Required work: The word "taking" marks the lines to find; copy every such line from the data below.

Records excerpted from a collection

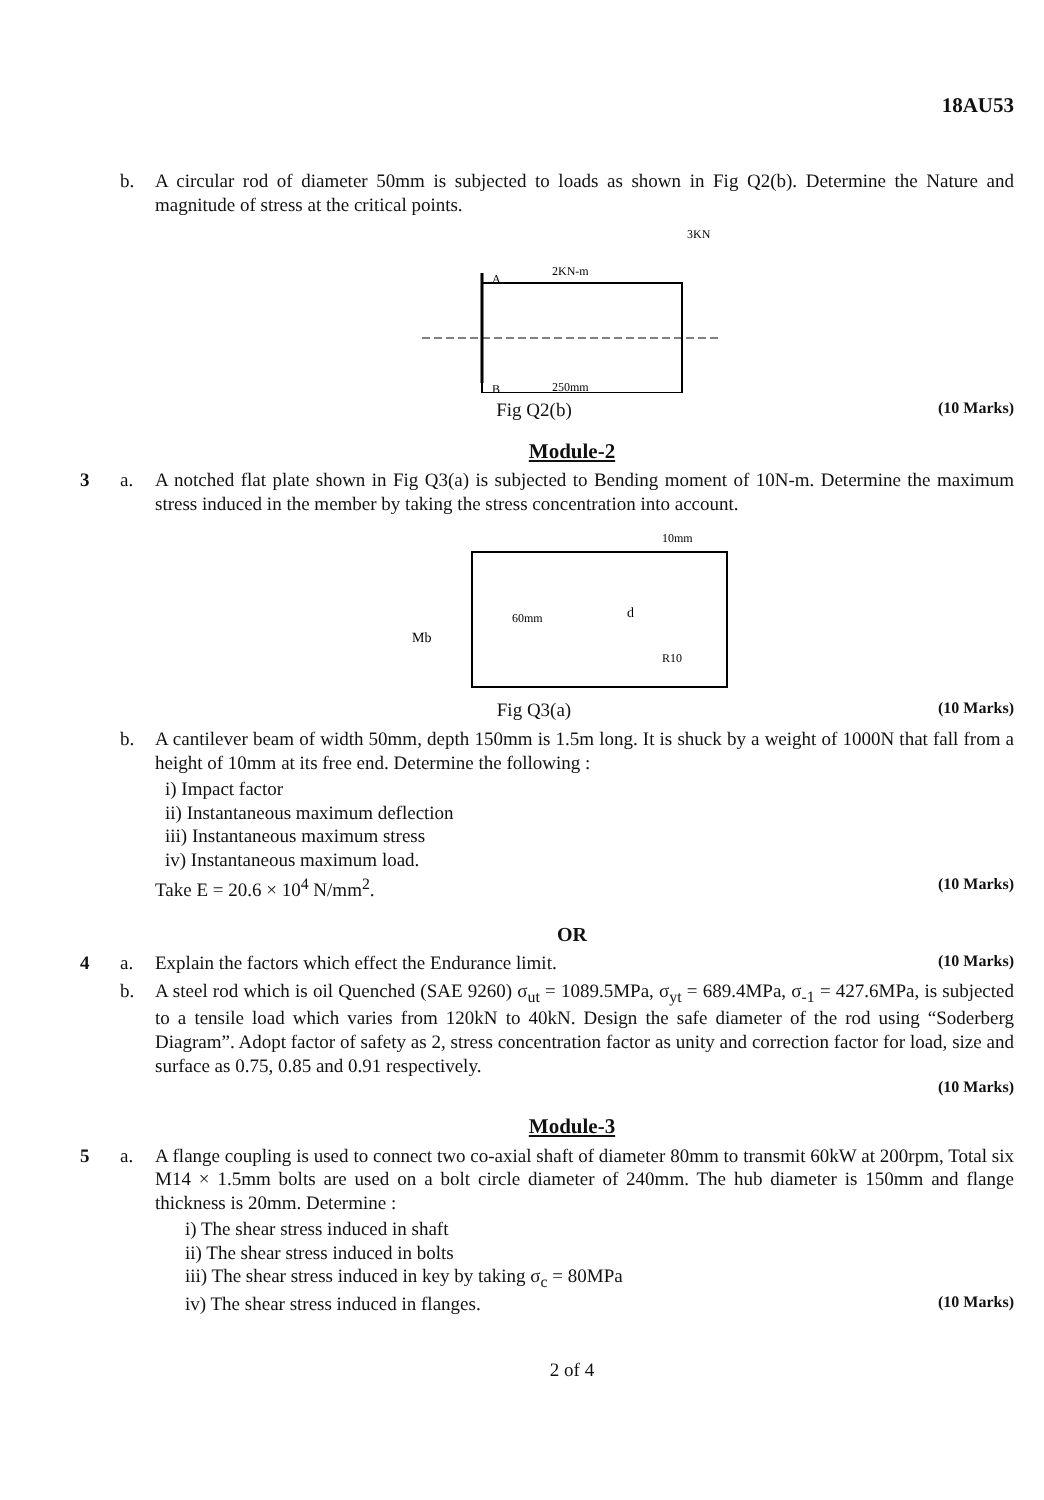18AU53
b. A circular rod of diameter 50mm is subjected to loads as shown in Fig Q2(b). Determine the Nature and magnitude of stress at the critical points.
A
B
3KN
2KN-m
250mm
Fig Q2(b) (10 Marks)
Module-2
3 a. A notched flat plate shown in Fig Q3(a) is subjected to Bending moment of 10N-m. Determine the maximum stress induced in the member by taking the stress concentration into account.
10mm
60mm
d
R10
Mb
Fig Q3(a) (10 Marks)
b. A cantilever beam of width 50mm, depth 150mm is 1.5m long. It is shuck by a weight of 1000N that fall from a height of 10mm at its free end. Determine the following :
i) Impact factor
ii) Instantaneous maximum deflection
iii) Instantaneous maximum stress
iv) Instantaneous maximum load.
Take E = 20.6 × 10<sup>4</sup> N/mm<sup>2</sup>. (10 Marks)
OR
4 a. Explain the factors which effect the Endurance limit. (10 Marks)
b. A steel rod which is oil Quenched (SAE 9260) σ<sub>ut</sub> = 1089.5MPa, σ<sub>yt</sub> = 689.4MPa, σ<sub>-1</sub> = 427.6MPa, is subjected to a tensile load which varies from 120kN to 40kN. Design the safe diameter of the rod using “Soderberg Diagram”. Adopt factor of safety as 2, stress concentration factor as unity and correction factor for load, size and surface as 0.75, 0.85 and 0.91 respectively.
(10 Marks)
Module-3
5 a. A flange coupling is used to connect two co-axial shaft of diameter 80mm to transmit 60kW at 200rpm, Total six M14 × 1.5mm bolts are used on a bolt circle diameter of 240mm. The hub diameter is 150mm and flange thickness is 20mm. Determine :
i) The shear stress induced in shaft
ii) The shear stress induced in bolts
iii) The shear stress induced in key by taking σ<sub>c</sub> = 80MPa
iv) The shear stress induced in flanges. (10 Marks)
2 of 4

--

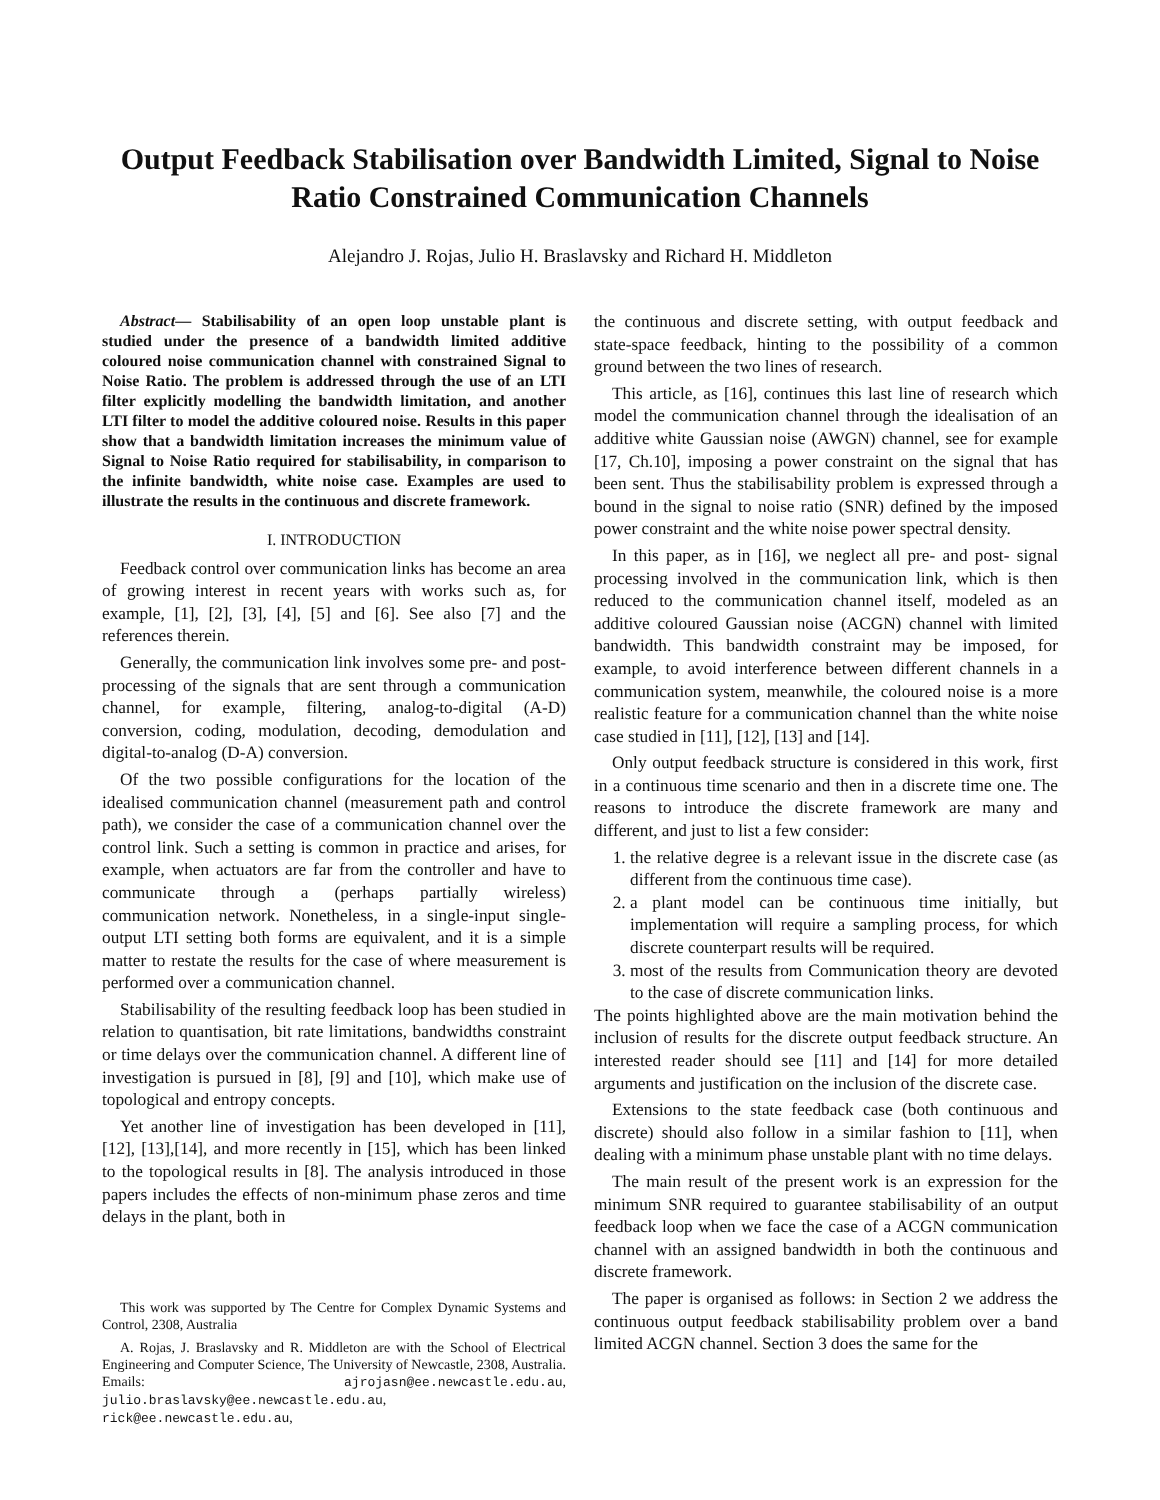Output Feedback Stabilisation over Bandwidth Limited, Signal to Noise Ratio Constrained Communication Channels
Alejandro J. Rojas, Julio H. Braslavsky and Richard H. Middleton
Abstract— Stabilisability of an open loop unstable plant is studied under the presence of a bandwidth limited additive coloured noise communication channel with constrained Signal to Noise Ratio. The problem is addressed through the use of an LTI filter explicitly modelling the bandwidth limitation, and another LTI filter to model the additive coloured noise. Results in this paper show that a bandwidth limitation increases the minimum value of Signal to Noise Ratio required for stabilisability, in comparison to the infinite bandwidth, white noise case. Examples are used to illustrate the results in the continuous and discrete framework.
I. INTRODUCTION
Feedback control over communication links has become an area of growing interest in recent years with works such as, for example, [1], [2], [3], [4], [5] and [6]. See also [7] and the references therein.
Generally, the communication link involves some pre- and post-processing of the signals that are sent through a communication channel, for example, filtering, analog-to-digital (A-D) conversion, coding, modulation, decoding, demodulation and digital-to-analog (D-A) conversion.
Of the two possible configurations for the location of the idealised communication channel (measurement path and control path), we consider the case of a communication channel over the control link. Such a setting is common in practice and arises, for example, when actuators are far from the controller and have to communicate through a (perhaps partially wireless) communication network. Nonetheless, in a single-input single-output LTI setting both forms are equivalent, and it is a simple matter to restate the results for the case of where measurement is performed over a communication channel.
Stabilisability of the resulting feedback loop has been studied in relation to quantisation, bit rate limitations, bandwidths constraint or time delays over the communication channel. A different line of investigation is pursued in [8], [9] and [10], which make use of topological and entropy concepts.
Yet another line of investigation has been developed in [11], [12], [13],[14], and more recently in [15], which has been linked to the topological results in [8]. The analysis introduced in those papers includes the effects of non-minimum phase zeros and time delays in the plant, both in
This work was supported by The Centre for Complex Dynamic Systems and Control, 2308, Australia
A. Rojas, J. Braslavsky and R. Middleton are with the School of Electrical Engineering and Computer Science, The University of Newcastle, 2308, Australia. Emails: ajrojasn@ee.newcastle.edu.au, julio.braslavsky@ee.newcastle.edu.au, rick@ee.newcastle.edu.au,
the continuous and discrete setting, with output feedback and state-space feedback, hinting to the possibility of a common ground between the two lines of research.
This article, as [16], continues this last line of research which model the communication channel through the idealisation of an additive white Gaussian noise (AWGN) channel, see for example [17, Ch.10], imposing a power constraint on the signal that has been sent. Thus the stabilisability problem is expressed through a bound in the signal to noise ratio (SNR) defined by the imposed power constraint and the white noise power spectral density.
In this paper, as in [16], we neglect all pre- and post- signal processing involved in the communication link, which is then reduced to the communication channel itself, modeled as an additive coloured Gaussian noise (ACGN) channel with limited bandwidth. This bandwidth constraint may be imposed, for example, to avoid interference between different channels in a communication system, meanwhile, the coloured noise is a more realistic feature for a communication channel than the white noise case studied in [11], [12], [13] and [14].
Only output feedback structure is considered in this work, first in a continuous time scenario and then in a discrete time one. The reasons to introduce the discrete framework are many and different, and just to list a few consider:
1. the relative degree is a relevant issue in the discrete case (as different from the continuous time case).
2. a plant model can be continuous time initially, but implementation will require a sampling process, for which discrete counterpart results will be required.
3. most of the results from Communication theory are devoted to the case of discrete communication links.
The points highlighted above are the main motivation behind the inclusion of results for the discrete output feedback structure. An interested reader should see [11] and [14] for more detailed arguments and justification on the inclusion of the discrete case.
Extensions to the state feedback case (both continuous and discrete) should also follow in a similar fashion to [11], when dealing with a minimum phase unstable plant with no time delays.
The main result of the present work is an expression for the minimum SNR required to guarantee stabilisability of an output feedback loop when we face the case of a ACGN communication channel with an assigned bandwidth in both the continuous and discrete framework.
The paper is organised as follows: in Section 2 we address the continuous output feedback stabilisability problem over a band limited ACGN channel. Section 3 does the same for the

Exercise output:
3 a. A notched flat plate shown in Fig Q3(a) is subjected to Bending moment of 10N-m. Determine the maximum stress induced in the member by taking the stress concentration into account.
iii) The shear stress induced in key by taking σ<sub>c</sub> = 80MPa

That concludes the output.